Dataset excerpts
☆ ☆ ☆

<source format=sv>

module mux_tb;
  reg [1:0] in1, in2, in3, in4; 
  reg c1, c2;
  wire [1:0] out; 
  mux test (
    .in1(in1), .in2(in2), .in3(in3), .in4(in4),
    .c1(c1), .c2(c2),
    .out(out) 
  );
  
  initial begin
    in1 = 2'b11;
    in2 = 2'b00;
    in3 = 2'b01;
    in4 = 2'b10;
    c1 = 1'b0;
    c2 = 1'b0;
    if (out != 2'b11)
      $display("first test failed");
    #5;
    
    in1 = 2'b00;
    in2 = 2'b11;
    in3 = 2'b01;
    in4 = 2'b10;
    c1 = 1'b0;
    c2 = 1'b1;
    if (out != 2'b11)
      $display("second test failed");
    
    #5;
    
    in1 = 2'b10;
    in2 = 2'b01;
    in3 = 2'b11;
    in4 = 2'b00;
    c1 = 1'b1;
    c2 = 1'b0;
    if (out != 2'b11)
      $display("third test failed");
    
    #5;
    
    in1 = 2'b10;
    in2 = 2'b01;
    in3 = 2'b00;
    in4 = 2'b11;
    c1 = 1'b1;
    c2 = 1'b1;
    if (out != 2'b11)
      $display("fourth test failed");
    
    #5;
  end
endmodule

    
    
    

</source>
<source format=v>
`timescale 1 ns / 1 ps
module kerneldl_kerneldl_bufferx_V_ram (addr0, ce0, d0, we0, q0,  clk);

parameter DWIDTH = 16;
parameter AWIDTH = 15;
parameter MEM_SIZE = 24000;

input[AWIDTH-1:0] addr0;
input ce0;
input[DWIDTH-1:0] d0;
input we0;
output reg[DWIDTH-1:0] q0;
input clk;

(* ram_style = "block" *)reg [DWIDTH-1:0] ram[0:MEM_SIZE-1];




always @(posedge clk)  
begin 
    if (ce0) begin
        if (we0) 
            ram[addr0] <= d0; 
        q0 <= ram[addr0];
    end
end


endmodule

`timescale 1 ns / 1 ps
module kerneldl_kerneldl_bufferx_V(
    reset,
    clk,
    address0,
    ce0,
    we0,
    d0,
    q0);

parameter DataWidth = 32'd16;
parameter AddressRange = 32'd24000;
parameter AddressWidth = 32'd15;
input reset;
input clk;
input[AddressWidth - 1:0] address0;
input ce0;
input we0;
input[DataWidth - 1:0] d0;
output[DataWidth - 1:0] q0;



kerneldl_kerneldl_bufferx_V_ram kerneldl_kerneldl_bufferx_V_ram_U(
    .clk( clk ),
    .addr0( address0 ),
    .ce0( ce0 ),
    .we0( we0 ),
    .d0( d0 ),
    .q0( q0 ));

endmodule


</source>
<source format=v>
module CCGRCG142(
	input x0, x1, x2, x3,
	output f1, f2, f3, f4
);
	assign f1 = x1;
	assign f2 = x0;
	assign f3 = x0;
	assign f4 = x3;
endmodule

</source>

☆ ☆ ☆

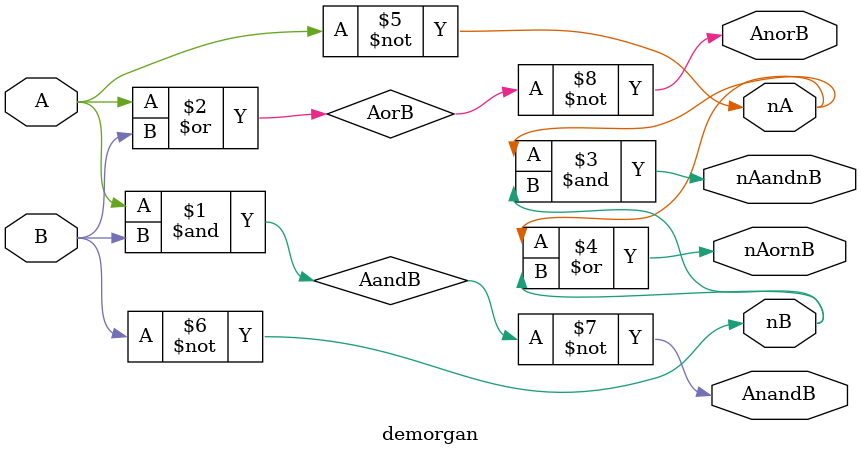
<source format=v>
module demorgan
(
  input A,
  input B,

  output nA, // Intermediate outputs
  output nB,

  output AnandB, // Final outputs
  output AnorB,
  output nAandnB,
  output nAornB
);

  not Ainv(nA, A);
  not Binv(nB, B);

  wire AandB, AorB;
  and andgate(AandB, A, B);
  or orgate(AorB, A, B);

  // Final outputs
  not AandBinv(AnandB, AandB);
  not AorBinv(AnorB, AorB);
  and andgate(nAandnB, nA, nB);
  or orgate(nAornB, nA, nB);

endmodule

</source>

☆ ☆ ☆

Find the count of lines in the data above where the string "AnandB" occurs. Provide that number alone.

2